* [DIRECTIVE] Convert every line of the records below into a JSON list of strings, with one string per line and blank lines omitted.

Dataset items

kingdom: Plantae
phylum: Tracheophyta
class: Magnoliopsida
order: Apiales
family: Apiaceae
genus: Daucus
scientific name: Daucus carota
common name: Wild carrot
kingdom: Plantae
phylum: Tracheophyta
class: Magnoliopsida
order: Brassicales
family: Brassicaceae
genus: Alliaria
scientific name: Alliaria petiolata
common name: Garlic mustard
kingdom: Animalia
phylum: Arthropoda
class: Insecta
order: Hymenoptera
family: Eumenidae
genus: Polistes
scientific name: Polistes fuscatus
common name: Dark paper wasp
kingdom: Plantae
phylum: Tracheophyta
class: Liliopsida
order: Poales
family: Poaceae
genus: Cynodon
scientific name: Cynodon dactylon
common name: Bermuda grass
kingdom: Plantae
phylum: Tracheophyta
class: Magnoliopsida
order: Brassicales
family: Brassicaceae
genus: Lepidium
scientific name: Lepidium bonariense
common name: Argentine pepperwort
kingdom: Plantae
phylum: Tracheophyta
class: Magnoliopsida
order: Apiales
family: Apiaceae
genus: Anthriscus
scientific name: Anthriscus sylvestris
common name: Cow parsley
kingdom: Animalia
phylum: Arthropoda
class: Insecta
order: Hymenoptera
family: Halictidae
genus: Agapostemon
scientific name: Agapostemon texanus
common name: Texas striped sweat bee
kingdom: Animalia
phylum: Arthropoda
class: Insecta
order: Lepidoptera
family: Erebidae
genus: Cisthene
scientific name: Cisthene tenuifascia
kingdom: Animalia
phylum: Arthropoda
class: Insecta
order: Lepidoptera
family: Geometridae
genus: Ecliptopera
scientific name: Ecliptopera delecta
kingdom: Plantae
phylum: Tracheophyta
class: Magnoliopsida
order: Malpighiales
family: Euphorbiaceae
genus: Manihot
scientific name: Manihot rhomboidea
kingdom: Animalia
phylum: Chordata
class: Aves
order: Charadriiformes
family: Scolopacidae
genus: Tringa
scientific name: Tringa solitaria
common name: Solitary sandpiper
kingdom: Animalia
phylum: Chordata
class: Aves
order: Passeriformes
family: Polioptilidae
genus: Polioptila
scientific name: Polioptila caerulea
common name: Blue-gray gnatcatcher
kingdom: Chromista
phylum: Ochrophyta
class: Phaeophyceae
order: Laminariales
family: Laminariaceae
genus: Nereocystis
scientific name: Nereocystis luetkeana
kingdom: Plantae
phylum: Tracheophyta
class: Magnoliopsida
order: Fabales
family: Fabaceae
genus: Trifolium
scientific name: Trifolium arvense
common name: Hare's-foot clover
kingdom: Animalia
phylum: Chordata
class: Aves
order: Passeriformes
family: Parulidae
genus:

* [RESULT OF THE EXERCISE]
[
  "kingdom: Plantae",
  "phylum: Tracheophyta",
  "class: Magnoliopsida",
  "order: Apiales",
  "family: Apiaceae",
  "genus: Daucus",
  "scientific name: Daucus carota",
  "common name: Wild carrot",
  "kingdom: Plantae",
  "phylum: Tracheophyta",
  "class: Magnoliopsida",
  "order: Brassicales",
  "family: Brassicaceae",
  "genus: Alliaria",
  "scientific name: Alliaria petiolata",
  "common name: Garlic mustard",
  "kingdom: Animalia",
  "phylum: Arthropoda",
  "class: Insecta",
  "order: Hymenoptera",
  "family: Eumenidae",
  "genus: Polistes",
  "scientific name: Polistes fuscatus",
  "common name: Dark paper wasp",
  "kingdom: Plantae",
  "phylum: Tracheophyta",
  "class: Liliopsida",
  "order: Poales",
  "family: Poaceae",
  "genus: Cynodon",
  "scientific name: Cynodon dactylon",
  "common name: Bermuda grass",
  "kingdom: Plantae",
  "phylum: Tracheophyta",
  "class: Magnoliopsida",
  "order: Brassicales",
  "family: Brassicaceae",
  "genus: Lepidium",
  "scientific name: Lepidium bonariense",
  "common name: Argentine pepperwort",
  "kingdom: Plantae",
  "phylum: Tracheophyta",
  "class: Magnoliopsida",
  "order: Apiales",
  "family: Apiaceae",
  "genus: Anthriscus",
  "scientific name: Anthriscus sylvestris",
  "common name: Cow parsley",
  "kingdom: Animalia",
  "phylum: Arthropoda",
  "class: Insecta",
  "order: Hymenoptera",
  "family: Halictidae",
  "genus: Agapostemon",
  "scientific name: Agapostemon texanus",
  "common name: Texas striped sweat bee",
  "kingdom: Animalia",
  "phylum: Arthropoda",
  "class: Insecta",
  "order: Lepidoptera",
  "family: Erebidae",
  "genus: Cisthene",
  "scientific name: Cisthene tenuifascia",
  "kingdom: Animalia",
  "phylum: Arthropoda",
  "class: Insecta",
  "order: Lepidoptera",
  "family: Geometridae",
  "genus: Ecliptopera",
  "scientific name: Ecliptopera delecta",
  "kingdom: Plantae",
  "phylum: Tracheophyta",
  "class: Magnoliopsida",
  "order: Malpighiales",
  "family: Euphorbiaceae",
  "genus: Manihot",
  "scientific name: Manihot rhomboidea",
  "kingdom: Animalia",
  "phylum: Chordata",
  "class: Aves",
  "order: Charadriiformes",
  "family: Scolopacidae",
  "genus: Tringa",
  "scientific name: Tringa solitaria",
  "common name: Solitary sandpiper",
  "kingdom: Animalia",
  "phylum: Chordata",
  "class: Aves",
  "order: Passeriformes",
  "family: Polioptilidae",
  "genus: Polioptila",
  "scientific name: Polioptila caerulea",
  "common name: Blue-gray gnatcatcher",
  "kingdom: Chromista",
  "phylum: Ochrophyta",
  "class: Phaeophyceae",
  "order: Laminariales",
  "family: Laminariaceae",
  "genus: Nereocystis",
  "scientific name: Nereocystis luetkeana",
  "kingdom: Plantae",
  "phylum: Tracheophyta",
  "class: Magnoliopsida",
  "order: Fabales",
  "family: Fabaceae",
  "genus: Trifolium",
  "scientific name: Trifolium arvense",
  "common name: Hare's-foot clover",
  "kingdom: Animalia",
  "phylum: Chordata",
  "class: Aves",
  "order: Passeriformes",
  "family: Parulidae",
  "genus:"
]